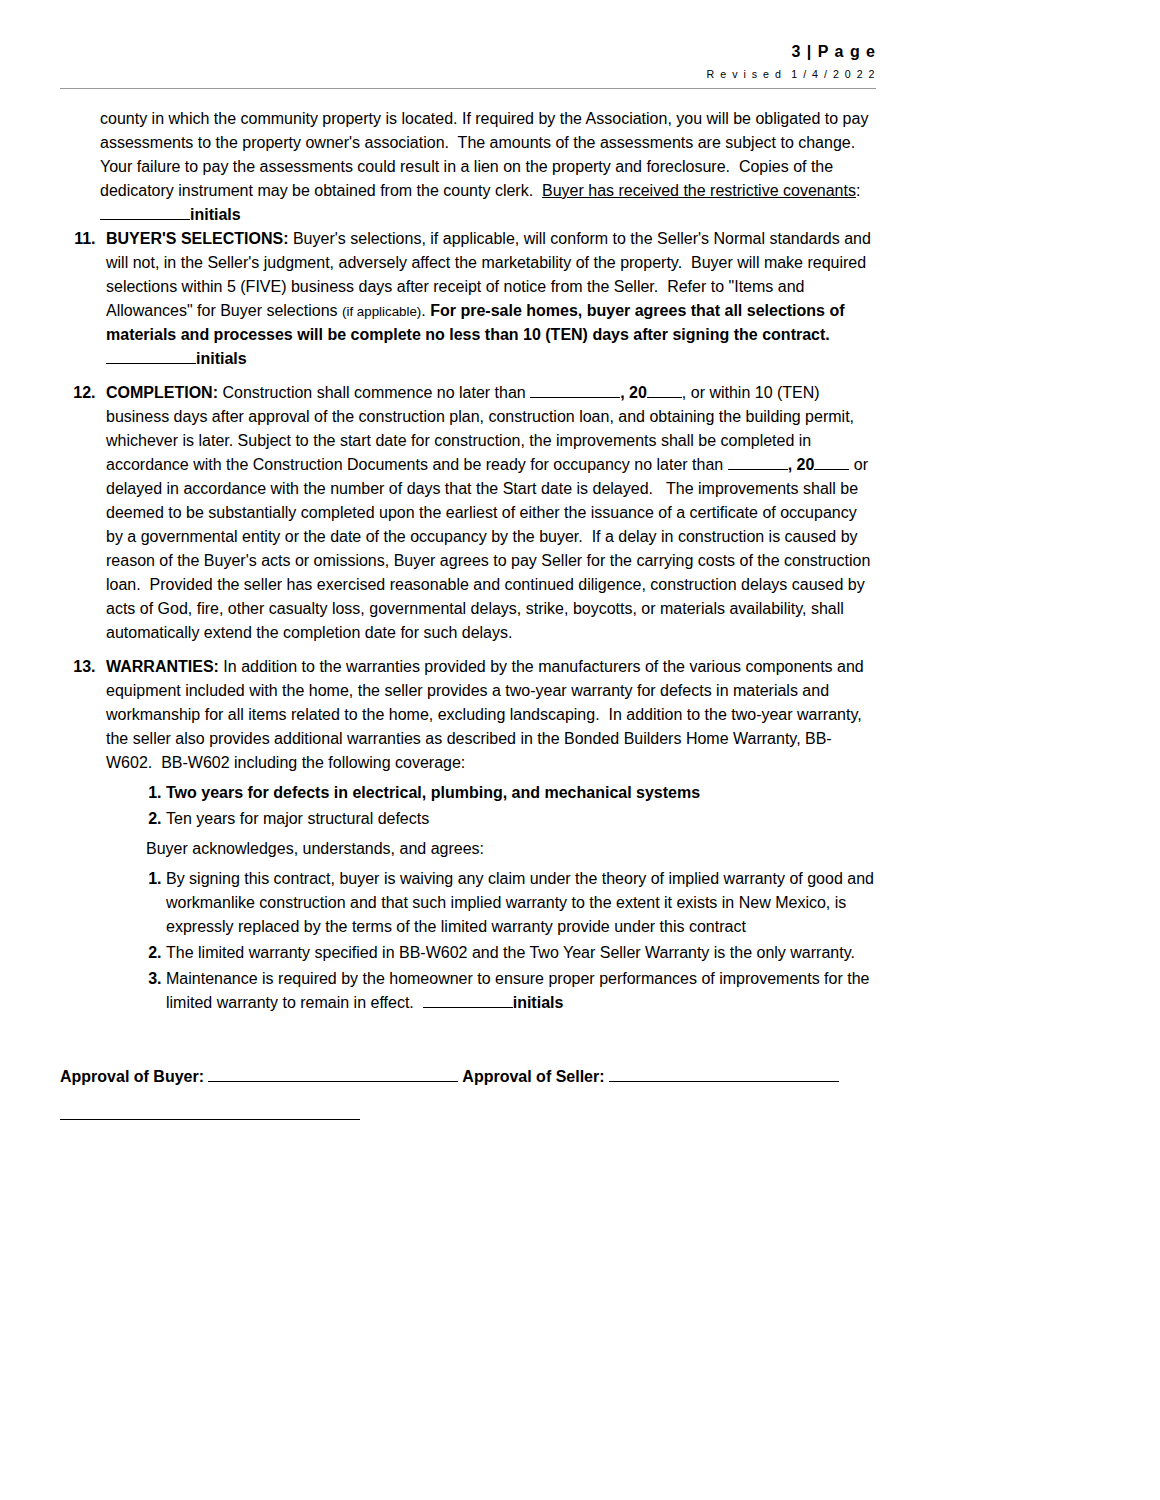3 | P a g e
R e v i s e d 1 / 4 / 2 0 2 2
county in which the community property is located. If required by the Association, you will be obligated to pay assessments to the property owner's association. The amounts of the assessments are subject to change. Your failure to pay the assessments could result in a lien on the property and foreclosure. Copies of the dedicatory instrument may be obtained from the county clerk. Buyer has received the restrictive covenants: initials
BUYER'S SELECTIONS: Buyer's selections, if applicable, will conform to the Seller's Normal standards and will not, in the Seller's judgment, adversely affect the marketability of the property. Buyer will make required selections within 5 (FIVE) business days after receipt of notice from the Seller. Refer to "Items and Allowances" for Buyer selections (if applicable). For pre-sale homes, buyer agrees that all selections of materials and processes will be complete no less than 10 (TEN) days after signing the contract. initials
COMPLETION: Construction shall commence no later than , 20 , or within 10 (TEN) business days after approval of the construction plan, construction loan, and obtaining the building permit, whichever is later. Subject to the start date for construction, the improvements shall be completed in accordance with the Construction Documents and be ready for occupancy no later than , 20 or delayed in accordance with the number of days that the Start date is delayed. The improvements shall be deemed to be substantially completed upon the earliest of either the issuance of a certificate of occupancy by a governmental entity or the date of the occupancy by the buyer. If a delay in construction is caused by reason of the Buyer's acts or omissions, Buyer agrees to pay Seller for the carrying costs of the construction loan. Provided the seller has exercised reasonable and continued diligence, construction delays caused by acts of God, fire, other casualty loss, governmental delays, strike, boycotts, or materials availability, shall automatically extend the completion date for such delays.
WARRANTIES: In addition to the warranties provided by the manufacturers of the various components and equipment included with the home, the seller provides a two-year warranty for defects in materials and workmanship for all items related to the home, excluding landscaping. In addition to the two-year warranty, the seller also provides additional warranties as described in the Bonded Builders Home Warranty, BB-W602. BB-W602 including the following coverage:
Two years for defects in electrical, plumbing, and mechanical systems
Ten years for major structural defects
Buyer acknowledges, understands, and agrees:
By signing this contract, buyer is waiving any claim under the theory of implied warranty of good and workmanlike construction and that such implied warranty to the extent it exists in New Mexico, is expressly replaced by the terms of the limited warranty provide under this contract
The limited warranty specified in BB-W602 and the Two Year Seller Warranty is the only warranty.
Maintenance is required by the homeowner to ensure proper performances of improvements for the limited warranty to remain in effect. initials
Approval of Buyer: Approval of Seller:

---------------

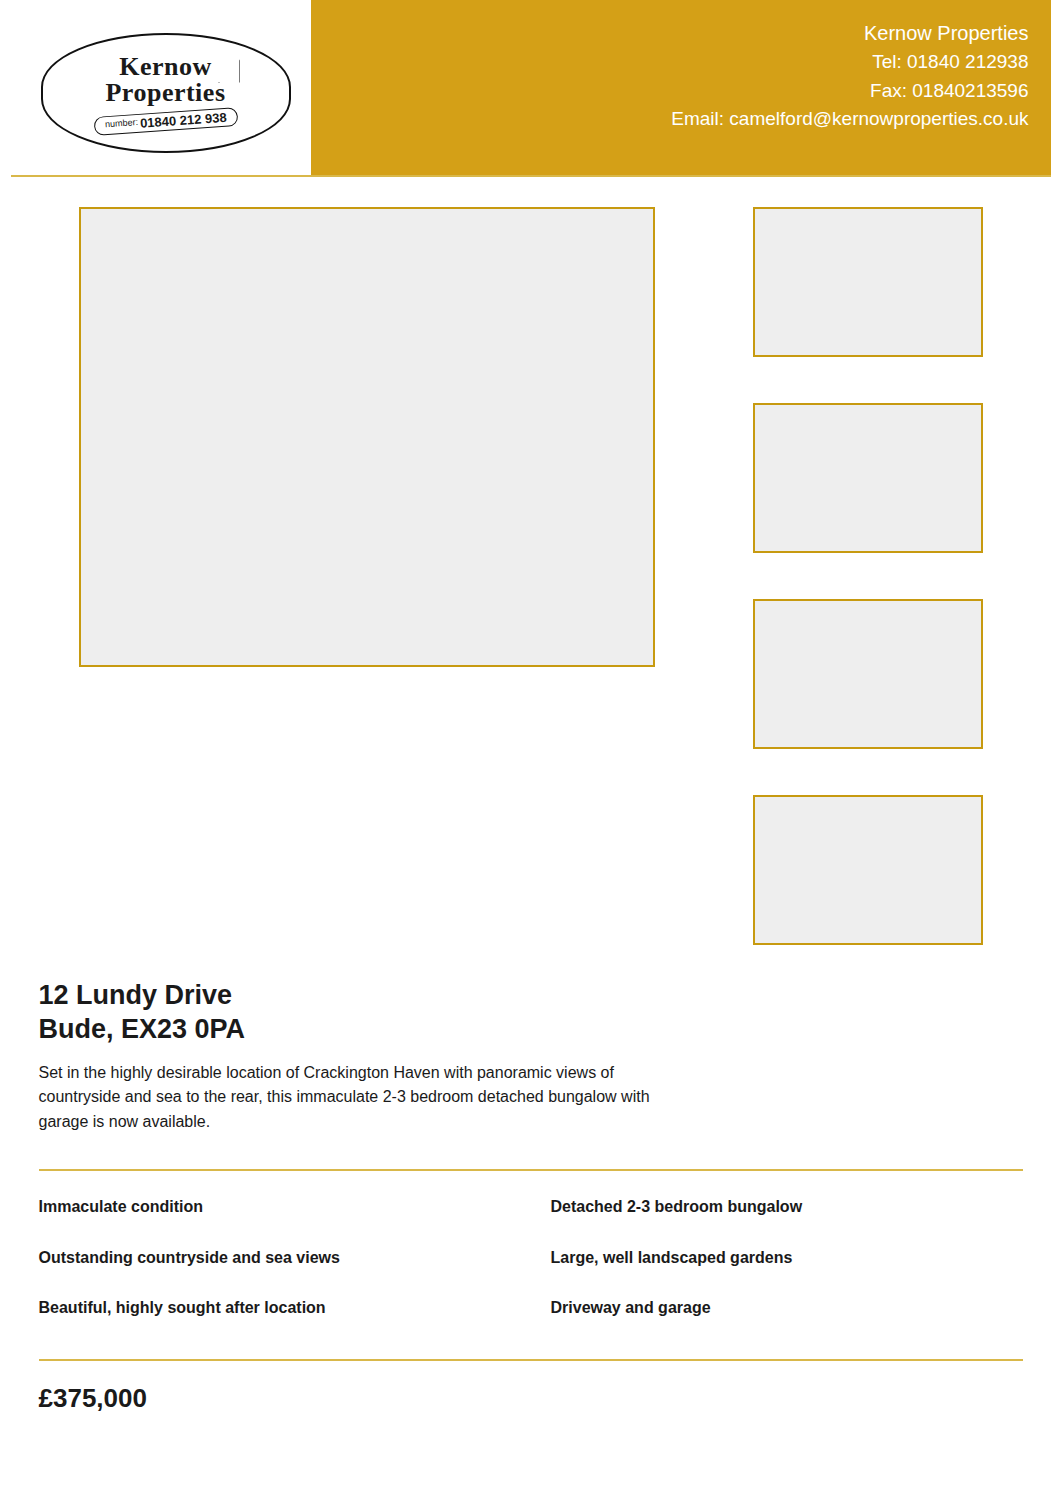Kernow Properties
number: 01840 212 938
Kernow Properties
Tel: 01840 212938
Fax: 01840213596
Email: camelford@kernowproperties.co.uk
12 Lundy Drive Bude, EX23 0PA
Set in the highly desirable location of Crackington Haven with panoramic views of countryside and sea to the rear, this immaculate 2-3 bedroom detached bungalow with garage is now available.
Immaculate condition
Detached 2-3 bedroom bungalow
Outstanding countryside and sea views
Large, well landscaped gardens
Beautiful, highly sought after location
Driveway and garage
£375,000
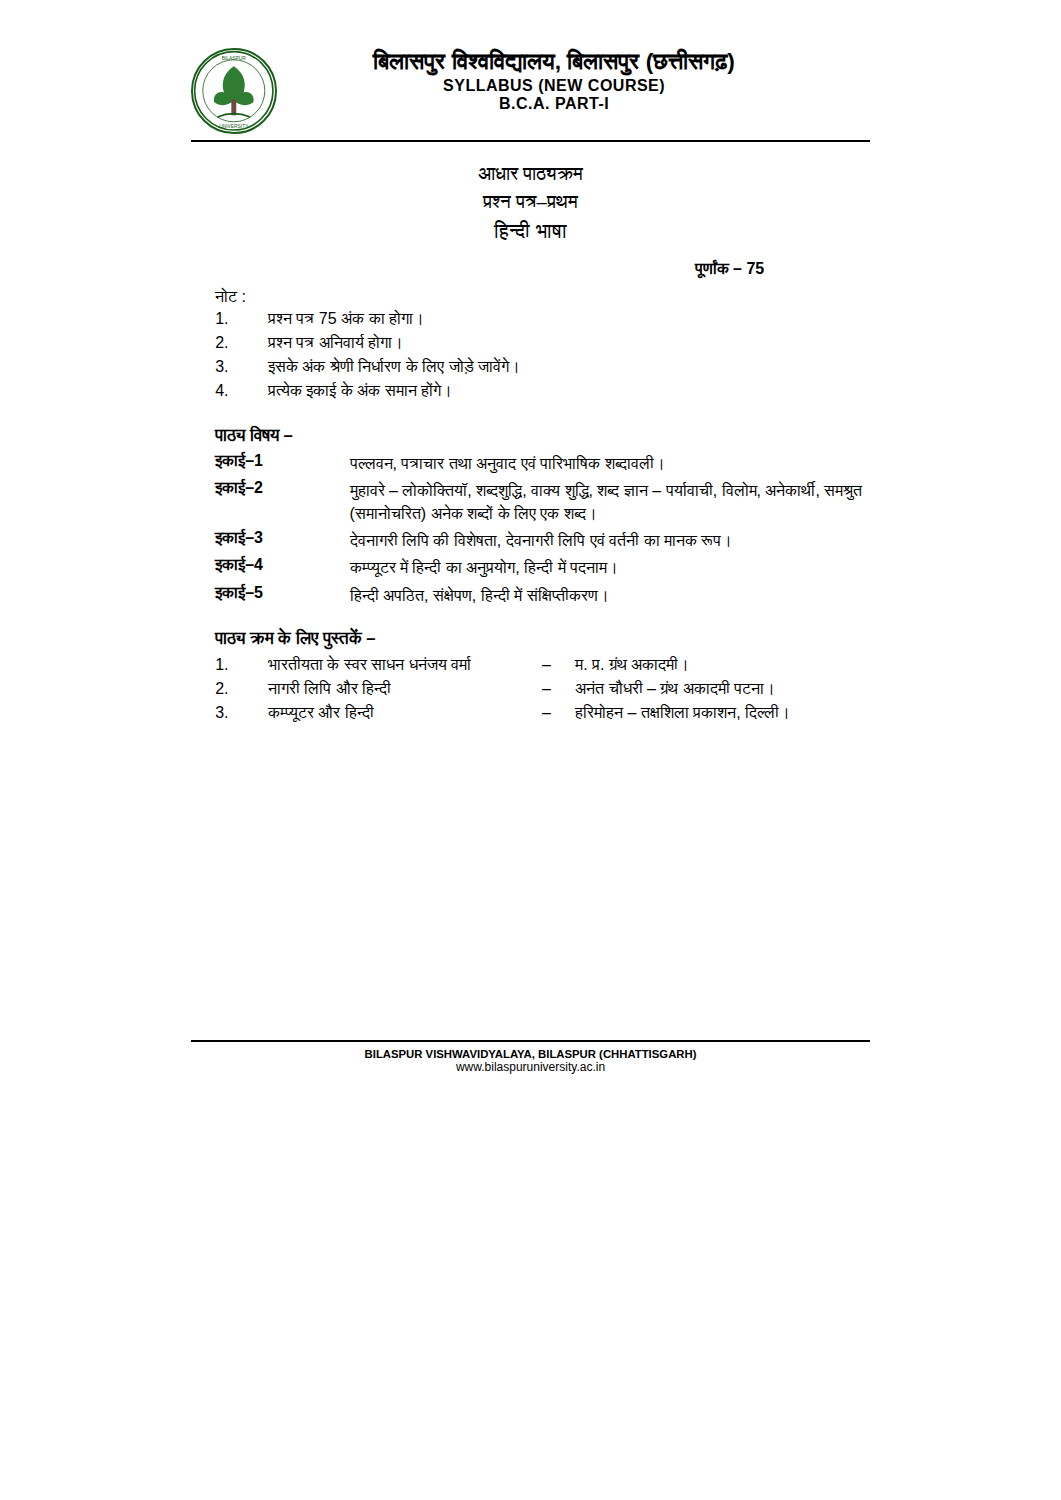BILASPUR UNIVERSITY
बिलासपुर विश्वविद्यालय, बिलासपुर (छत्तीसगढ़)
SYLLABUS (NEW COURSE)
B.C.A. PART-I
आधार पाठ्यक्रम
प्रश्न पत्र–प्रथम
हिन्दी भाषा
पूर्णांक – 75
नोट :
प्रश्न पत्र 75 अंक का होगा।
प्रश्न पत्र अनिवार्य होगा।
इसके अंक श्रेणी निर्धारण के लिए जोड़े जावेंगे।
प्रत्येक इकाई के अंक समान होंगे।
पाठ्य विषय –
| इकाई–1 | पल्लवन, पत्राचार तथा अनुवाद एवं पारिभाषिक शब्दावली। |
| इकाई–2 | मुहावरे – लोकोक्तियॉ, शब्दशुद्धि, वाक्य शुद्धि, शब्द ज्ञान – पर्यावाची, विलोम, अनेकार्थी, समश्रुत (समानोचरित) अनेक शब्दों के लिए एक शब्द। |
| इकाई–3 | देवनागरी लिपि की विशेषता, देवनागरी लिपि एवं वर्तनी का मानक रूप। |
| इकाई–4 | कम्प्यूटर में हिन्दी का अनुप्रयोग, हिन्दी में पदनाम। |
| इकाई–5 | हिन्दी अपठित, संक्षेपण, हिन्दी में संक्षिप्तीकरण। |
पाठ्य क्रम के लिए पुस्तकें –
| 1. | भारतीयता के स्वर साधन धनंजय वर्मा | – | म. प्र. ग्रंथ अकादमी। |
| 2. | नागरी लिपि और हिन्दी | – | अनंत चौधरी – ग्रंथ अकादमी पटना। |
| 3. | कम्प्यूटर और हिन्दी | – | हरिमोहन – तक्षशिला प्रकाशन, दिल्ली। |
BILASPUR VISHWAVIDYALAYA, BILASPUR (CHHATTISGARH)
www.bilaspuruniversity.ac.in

---------------

The problem
Look over the listing above and copy each line that contains "countryside".

Result
Set in the highly desirable location of Crackington Haven with panoramic views of countryside and sea to the rear, this immaculate 2-3 bedroom detached bungalow with garage is now available.
Outstanding countryside and sea views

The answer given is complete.